─── TEXTO FORNECIDO

Eu gostava de ver o Papa...
Mas se eu vou ser, como espero, dos privilegiados que, em Fátima, vou estar perto do Papa, concelebrar com ele, almoçar com ele, participar na reunião destinada só aos bispos, como venho aqui dizer que gostava de ver o Papa?
Bento XVI, sou testemunha disso, gosta de perguntar, de escutar, de sentir a vida real na comunicação directa, de se abrir a todos, como irmão mais velho que tem alguma coisa de importante a comunicar, de não fugir aos problemas difíceis e incómodos que lhe são postos, sempre com o grande respeito que tem às pessoas e à verdade que liberta,
Assim o conheci eu em dois sínodos da Europa (1991 e 1999), nas visitas dos bispos a Roma, e, de modo ainda mais gozoso, na recepção pessoal com o meu sucessor, em 2007. Quando pela primeira vez o cumprimentei como Papa, na Praça de S. Pedro, ele quis saber o que me tinha levado a Roma. Quando lhe disse o motivo – o encontro de responsáveis das Escolas Católicas nos diversos países da Europa – porque não pôde receber os participantes devido ao Sínodo que então se realizava, logo ali quis saber, com perguntas concretas, como tudo se tinha passado, acrescentando, ainda, que lhe falasse também da situação das mesmas escolas em Portugal. Parece que não havia mais ninguém à espera. Falava sem olhar ao tempo.

──────

== OBJETIVO 1 ==
Resuma o texto em duas frases.
== OBJETIVO 2 ==
Enumere todas as atividades que, segundo o texto, quem escreve espera realizar em Fátima junto do Papa.
== OBJETIVO 3 ==
Substitua "Fátima" por "Lisboa" no trecho do texto que começa em "Eu gostava de" e termina em "ver o Papa?", e apresente esse trecho.
As linhas que se seguem não guardam qualquer relação com o texto.

─── ITENS

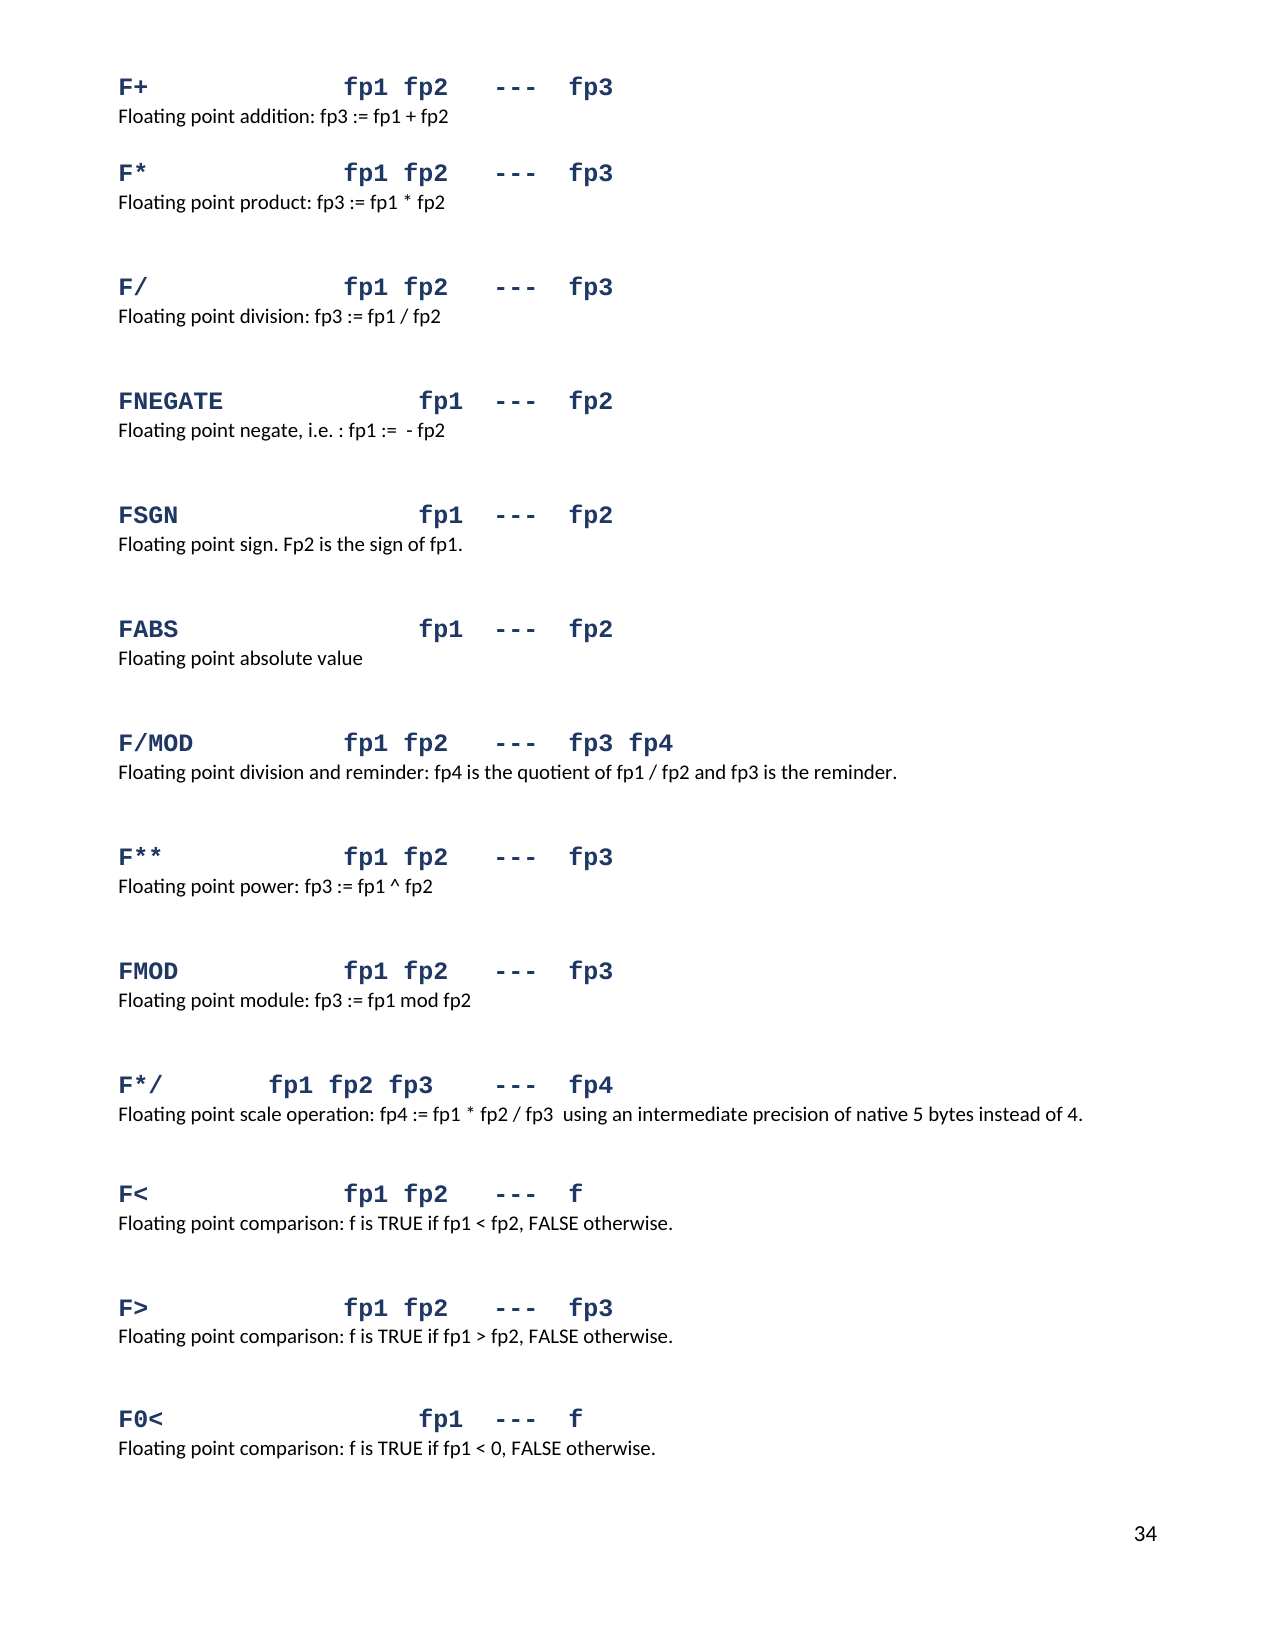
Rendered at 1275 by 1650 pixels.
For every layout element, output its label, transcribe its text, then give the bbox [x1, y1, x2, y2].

subtitle F> fp1 fp2 --- fp3 [118, 1295, 1157, 1324]
text Floating point sign. Fp2 is the sign of fp1. [118, 531, 1157, 557]
subtitle F0< fp1 --- f [118, 1407, 1157, 1435]
text Floating point absolute value [118, 645, 1157, 671]
subtitle FSGN fp1 --- fp2 [118, 503, 1157, 531]
subtitle F+ fp1 fp2 --- fp3 [118, 75, 1157, 103]
text Floating point division and reminder: fp4 is the quotient of fp1 / fp2 and fp3 is the reminder. [118, 759, 1157, 784]
subtitle FABS fp1 --- fp2 [118, 617, 1157, 645]
subtitle F* fp1 fp2 --- fp3 [118, 161, 1157, 189]
text Floating point comparison: f is TRUE if fp1 < 0, FALSE otherwise. [118, 1435, 1157, 1460]
text Floating point comparison: f is TRUE if fp1 < fp2, FALSE otherwise. [118, 1210, 1157, 1235]
text Floating point division: fp3 := fp1 / fp2 [118, 303, 1157, 329]
subtitle F< fp1 fp2 --- f [118, 1181, 1157, 1210]
subtitle F/MOD fp1 fp2 --- fp3 fp4 [118, 731, 1157, 759]
text Floating point power: fp3 := fp1 ^ fp2 [118, 873, 1157, 898]
text Floating point comparison: f is TRUE if fp1 > fp2, FALSE otherwise. [118, 1324, 1157, 1349]
subtitle F*/ fp1 fp2 fp3 --- fp4 [118, 1073, 1157, 1101]
subtitle F** fp1 fp2 --- fp3 [118, 845, 1157, 873]
text Floating point product: fp3 := fp1 * fp2 [118, 189, 1157, 215]
subtitle FMOD fp1 fp2 --- fp3 [118, 959, 1157, 987]
subtitle F/ fp1 fp2 --- fp3 [118, 275, 1157, 303]
subtitle FNEGATE fp1 --- fp2 [118, 389, 1157, 417]
text Floating point module: fp3 := fp1 mod fp2 [118, 987, 1157, 1012]
text Floating point negate, i.e. : fp1 := - fp2 [118, 417, 1157, 443]
text Floating point addition: fp3 := fp1 + fp2 [118, 103, 1157, 129]
text Floating point scale operation: fp4 := fp1 * fp2 / fp3 using an intermediate precision of native 5 bytes instead of 4. [118, 1101, 1157, 1126]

──────

== RESULTADO ESPERADO 1 ==
Segundo o texto, Bento XVI gosta de perguntar, de escutar e de comunicar diretamente, sem fugir aos problemas difíceis e sempre com grande respeito pelas pessoas e pela verdade. Quem escreve conheceu-o assim em sínodos, em visitas a Roma e numa receção em 2007, e relata que, no primeiro cumprimento na Praça de S. Pedro, o Papa lhe fez perguntas concretas sobre um encontro de responsáveis das Escolas Católicas e sobre a situação dessas escolas em Portugal.

== RESULTADO ESPERADO 2 ==
- Estar perto do Papa
- Concelebrar com ele
- Almoçar com ele
- Participar na reunião destinada só aos bispos

== RESULTADO ESPERADO 3 ==
Eu gostava de ver o Papa...
Mas se eu vou ser, como espero, dos privilegiados que, em Lisboa, vou estar perto do Papa, concelebrar com ele, almoçar com ele, participar na reunião destinada só aos bispos, como venho aqui dizer que gostava de ver o Papa?